>>>
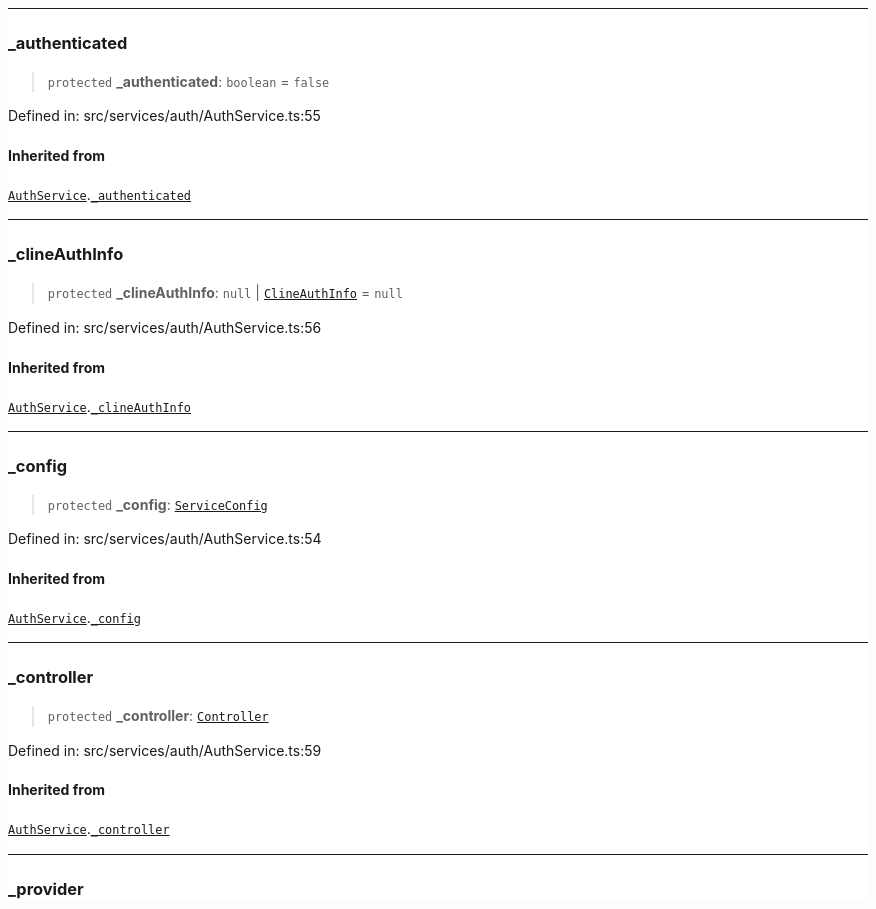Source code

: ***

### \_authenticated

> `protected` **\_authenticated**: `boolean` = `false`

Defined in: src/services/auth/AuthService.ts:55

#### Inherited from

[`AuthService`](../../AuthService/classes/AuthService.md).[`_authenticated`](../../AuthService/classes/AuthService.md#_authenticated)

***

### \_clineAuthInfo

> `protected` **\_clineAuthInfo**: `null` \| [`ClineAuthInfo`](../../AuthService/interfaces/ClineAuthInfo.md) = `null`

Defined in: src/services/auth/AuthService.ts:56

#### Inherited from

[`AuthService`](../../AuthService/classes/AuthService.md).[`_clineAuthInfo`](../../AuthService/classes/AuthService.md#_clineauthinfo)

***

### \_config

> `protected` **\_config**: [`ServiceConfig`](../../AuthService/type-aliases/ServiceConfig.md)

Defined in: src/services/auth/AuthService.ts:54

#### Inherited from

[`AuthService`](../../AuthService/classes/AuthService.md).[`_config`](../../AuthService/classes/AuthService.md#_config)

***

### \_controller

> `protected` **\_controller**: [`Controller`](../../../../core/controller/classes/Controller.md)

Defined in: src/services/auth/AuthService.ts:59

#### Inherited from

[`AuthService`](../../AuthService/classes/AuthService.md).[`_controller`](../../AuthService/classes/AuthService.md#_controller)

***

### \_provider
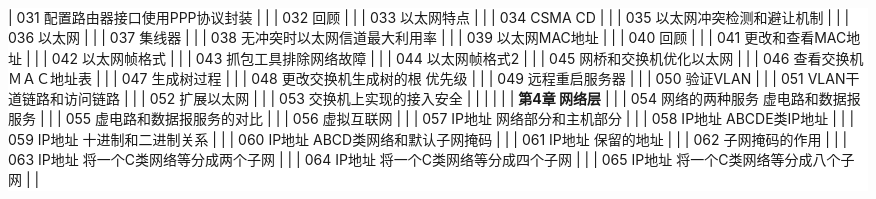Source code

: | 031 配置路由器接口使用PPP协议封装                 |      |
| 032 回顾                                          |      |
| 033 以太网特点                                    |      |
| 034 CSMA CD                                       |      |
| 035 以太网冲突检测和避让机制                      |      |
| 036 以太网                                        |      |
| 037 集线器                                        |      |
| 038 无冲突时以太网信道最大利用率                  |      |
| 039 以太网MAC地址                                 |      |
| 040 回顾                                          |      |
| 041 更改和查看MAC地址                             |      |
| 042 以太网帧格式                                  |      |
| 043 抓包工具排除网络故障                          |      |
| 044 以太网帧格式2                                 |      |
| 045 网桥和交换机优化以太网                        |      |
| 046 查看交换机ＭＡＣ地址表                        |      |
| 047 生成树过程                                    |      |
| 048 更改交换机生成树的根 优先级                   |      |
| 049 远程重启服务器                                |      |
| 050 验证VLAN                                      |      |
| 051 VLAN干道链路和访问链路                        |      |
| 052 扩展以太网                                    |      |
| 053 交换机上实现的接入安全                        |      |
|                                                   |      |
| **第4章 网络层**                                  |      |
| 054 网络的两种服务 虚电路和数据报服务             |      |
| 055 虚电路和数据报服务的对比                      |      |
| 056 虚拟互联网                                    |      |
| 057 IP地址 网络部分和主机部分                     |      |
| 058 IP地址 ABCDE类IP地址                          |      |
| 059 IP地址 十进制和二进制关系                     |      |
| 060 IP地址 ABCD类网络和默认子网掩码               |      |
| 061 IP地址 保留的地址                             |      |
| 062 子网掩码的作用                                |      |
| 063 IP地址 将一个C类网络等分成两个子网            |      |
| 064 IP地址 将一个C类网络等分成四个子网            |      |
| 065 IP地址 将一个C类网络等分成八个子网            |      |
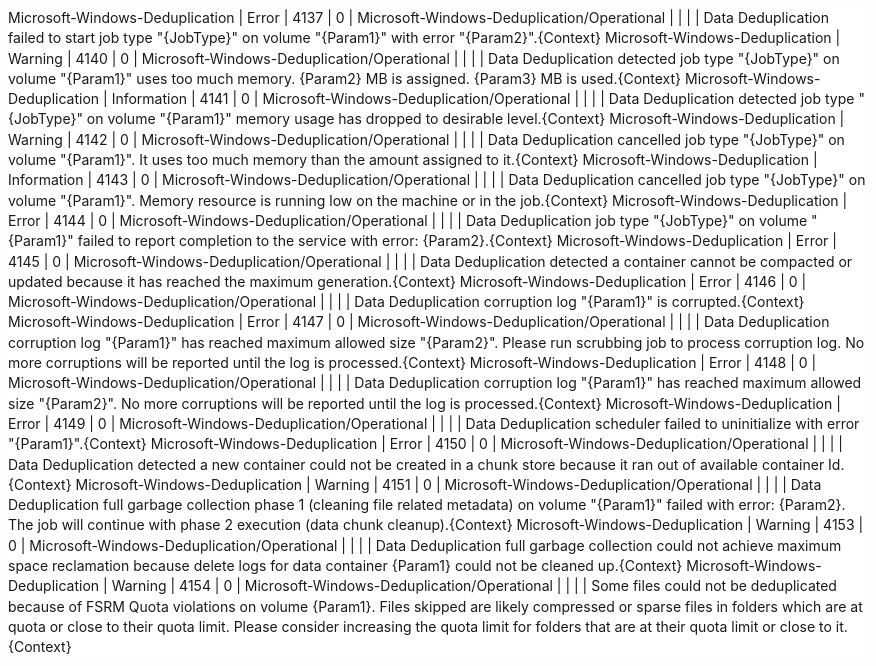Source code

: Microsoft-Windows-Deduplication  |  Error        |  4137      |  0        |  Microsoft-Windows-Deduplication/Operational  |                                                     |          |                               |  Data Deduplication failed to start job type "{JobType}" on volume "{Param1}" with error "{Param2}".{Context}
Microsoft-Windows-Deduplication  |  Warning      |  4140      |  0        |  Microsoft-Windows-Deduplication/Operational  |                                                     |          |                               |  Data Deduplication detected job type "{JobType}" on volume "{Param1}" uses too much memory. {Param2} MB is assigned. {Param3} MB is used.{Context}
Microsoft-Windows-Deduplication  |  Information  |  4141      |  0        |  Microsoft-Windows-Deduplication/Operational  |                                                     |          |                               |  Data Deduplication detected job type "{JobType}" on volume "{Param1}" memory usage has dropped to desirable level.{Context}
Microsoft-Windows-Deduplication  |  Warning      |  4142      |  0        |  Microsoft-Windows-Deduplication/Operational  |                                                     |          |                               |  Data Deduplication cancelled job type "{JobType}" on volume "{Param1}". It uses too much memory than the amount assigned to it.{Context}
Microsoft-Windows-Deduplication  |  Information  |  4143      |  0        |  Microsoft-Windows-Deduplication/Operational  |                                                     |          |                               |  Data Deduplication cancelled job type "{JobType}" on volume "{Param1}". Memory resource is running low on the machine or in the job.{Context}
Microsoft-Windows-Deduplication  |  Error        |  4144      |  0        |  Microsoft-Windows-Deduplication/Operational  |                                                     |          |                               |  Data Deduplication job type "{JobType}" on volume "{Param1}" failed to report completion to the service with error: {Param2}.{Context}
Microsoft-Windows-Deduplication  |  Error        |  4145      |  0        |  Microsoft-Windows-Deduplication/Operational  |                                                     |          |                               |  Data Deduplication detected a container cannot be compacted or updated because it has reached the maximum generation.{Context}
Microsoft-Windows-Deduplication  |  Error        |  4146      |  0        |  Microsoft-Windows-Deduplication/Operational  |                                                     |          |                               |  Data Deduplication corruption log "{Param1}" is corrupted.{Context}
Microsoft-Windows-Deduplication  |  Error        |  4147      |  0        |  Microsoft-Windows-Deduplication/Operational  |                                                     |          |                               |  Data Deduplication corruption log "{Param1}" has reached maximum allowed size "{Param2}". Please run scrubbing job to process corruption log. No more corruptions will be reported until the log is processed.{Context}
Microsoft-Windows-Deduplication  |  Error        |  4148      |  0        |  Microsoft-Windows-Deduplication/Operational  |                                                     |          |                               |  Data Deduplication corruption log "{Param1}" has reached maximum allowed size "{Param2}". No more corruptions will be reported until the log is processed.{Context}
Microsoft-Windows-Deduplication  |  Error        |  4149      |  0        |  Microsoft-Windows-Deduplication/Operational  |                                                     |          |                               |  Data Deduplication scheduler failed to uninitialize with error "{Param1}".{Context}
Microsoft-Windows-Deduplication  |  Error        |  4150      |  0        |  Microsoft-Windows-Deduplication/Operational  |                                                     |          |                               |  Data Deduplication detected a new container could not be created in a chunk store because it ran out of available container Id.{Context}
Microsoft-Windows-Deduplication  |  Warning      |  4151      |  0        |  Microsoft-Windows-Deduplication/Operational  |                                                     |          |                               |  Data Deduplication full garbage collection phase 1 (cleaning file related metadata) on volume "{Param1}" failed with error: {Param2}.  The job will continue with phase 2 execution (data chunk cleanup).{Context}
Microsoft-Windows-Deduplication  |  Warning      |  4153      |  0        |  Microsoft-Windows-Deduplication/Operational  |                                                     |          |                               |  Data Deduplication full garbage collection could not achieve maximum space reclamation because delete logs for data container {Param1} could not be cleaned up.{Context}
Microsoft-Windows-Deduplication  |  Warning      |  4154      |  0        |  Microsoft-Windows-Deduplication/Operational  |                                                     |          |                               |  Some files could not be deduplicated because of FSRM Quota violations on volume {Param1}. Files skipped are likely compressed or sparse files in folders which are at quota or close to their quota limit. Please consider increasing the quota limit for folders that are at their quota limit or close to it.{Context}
<<<
Job item:
An exact copy of all the records, free of pictures, is the expected answer.

Response area:
Source code

: ***

### \_authenticated

> `protected` **\_authenticated**: `boolean` = `false`

Defined in: src/services/auth/AuthService.ts:55

#### Inherited from

[`AuthService`](../../AuthService/classes/AuthService.md).[`_authenticated`](../../AuthService/classes/AuthService.md#_authenticated)

***

### \_clineAuthInfo

> `protected` **\_clineAuthInfo**: `null` \| [`ClineAuthInfo`](../../AuthService/interfaces/ClineAuthInfo.md) = `null`

Defined in: src/services/auth/AuthService.ts:56

#### Inherited from

[`AuthService`](../../AuthService/classes/AuthService.md).[`_clineAuthInfo`](../../AuthService/classes/AuthService.md#_clineauthinfo)

***

### \_config

> `protected` **\_config**: [`ServiceConfig`](../../AuthService/type-aliases/ServiceConfig.md)

Defined in: src/services/auth/AuthService.ts:54

#### Inherited from

[`AuthService`](../../AuthService/classes/AuthService.md).[`_config`](../../AuthService/classes/AuthService.md#_config)

***

### \_controller

> `protected` **\_controller**: [`Controller`](../../../../core/controller/classes/Controller.md)

Defined in: src/services/auth/AuthService.ts:59

#### Inherited from

[`AuthService`](../../AuthService/classes/AuthService.md).[`_controller`](../../AuthService/classes/AuthService.md#_controller)

***

### \_provider
Source code

: | 031 配置路由器接口使用PPP协议封装                 |      |
| 032 回顾                                          |      |
| 033 以太网特点                                    |      |
| 034 CSMA CD                                       |      |
| 035 以太网冲突检测和避让机制                      |      |
| 036 以太网                                        |      |
| 037 集线器                                        |      |
| 038 无冲突时以太网信道最大利用率                  |      |
| 039 以太网MAC地址                                 |      |
| 040 回顾                                          |      |
| 041 更改和查看MAC地址                             |      |
| 042 以太网帧格式                                  |      |
| 043 抓包工具排除网络故障                          |      |
| 044 以太网帧格式2                                 |      |
| 045 网桥和交换机优化以太网                        |      |
| 046 查看交换机ＭＡＣ地址表                        |      |
| 047 生成树过程                                    |      |
| 048 更改交换机生成树的根 优先级                   |      |
| 049 远程重启服务器                                |      |
| 050 验证VLAN                                      |      |
| 051 VLAN干道链路和访问链路                        |      |
| 052 扩展以太网                                    |      |
| 053 交换机上实现的接入安全                        |      |
|                                                   |      |
| **第4章 网络层**                                  |      |
| 054 网络的两种服务 虚电路和数据报服务             |      |
| 055 虚电路和数据报服务的对比                      |      |
| 056 虚拟互联网                                    |      |
| 057 IP地址 网络部分和主机部分                     |      |
| 058 IP地址 ABCDE类IP地址                          |      |
| 059 IP地址 十进制和二进制关系                     |      |
| 060 IP地址 ABCD类网络和默认子网掩码               |      |
| 061 IP地址 保留的地址                             |      |
| 062 子网掩码的作用                                |      |
| 063 IP地址 将一个C类网络等分成两个子网            |      |
| 064 IP地址 将一个C类网络等分成四个子网            |      |
| 065 IP地址 将一个C类网络等分成八个子网            |      |
Source code

: Microsoft-Windows-Deduplication  |  Error        |  4137      |  0        |  Microsoft-Windows-Deduplication/Operational  |                                                     |          |                               |  Data Deduplication failed to start job type "{JobType}" on volume "{Param1}" with error "{Param2}".{Context}
Microsoft-Windows-Deduplication  |  Warning      |  4140      |  0        |  Microsoft-Windows-Deduplication/Operational  |                                                     |          |                               |  Data Deduplication detected job type "{JobType}" on volume "{Param1}" uses too much memory. {Param2} MB is assigned. {Param3} MB is used.{Context}
Microsoft-Windows-Deduplication  |  Information  |  4141      |  0        |  Microsoft-Windows-Deduplication/Operational  |                                                     |          |                               |  Data Deduplication detected job type "{JobType}" on volume "{Param1}" memory usage has dropped to desirable level.{Context}
Microsoft-Windows-Deduplication  |  Warning      |  4142      |  0        |  Microsoft-Windows-Deduplication/Operational  |                                                     |          |                               |  Data Deduplication cancelled job type "{JobType}" on volume "{Param1}". It uses too much memory than the amount assigned to it.{Context}
Microsoft-Windows-Deduplication  |  Information  |  4143      |  0        |  Microsoft-Windows-Deduplication/Operational  |                                                     |          |                               |  Data Deduplication cancelled job type "{JobType}" on volume "{Param1}". Memory resource is running low on the machine or in the job.{Context}
Microsoft-Windows-Deduplication  |  Error        |  4144      |  0        |  Microsoft-Windows-Deduplication/Operational  |                                                     |          |                               |  Data Deduplication job type "{JobType}" on volume "{Param1}" failed to report completion to the service with error: {Param2}.{Context}
Microsoft-Windows-Deduplication  |  Error        |  4145      |  0        |  Microsoft-Windows-Deduplication/Operational  |                                                     |          |                               |  Data Deduplication detected a container cannot be compacted or updated because it has reached the maximum generation.{Context}
Microsoft-Windows-Deduplication  |  Error        |  4146      |  0        |  Microsoft-Windows-Deduplication/Operational  |                                                     |          |                               |  Data Deduplication corruption log "{Param1}" is corrupted.{Context}
Microsoft-Windows-Deduplication  |  Error        |  4147      |  0        |  Microsoft-Windows-Deduplication/Operational  |                                                     |          |                               |  Data Deduplication corruption log "{Param1}" has reached maximum allowed size "{Param2}". Please run scrubbing job to process corruption log. No more corruptions will be reported until the log is processed.{Context}
Microsoft-Windows-Deduplication  |  Error        |  4148      |  0        |  Microsoft-Windows-Deduplication/Operational  |                                                     |          |                               |  Data Deduplication corruption log "{Param1}" has reached maximum allowed size "{Param2}". No more corruptions will be reported until the log is processed.{Context}
Microsoft-Windows-Deduplication  |  Error        |  4149      |  0        |  Microsoft-Windows-Deduplication/Operational  |                                                     |          |                               |  Data Deduplication scheduler failed to uninitialize with error "{Param1}".{Context}
Microsoft-Windows-Deduplication  |  Error        |  4150      |  0        |  Microsoft-Windows-Deduplication/Operational  |                                                     |          |                               |  Data Deduplication detected a new container could not be created in a chunk store because it ran out of available container Id.{Context}
Microsoft-Windows-Deduplication  |  Warning      |  4151      |  0        |  Microsoft-Windows-Deduplication/Operational  |                                                     |          |                               |  Data Deduplication full garbage collection phase 1 (cleaning file related metadata) on volume "{Param1}" failed with error: {Param2}.  The job will continue with phase 2 execution (data chunk cleanup).{Context}
Microsoft-Windows-Deduplication  |  Warning      |  4153      |  0        |  Microsoft-Windows-Deduplication/Operational  |                                                     |          |                               |  Data Deduplication full garbage collection could not achieve maximum space reclamation because delete logs for data container {Param1} could not be cleaned up.{Context}
Microsoft-Windows-Deduplication  |  Warning      |  4154      |  0        |  Microsoft-Windows-Deduplication/Operational  |                                                     |          |                               |  Some files could not be deduplicated because of FSRM Quota violations on volume {Param1}. Files skipped are likely compressed or sparse files in folders which are at quota or close to their quota limit. Please consider increasing the quota limit for folders that are at their quota limit or close to it.{Context}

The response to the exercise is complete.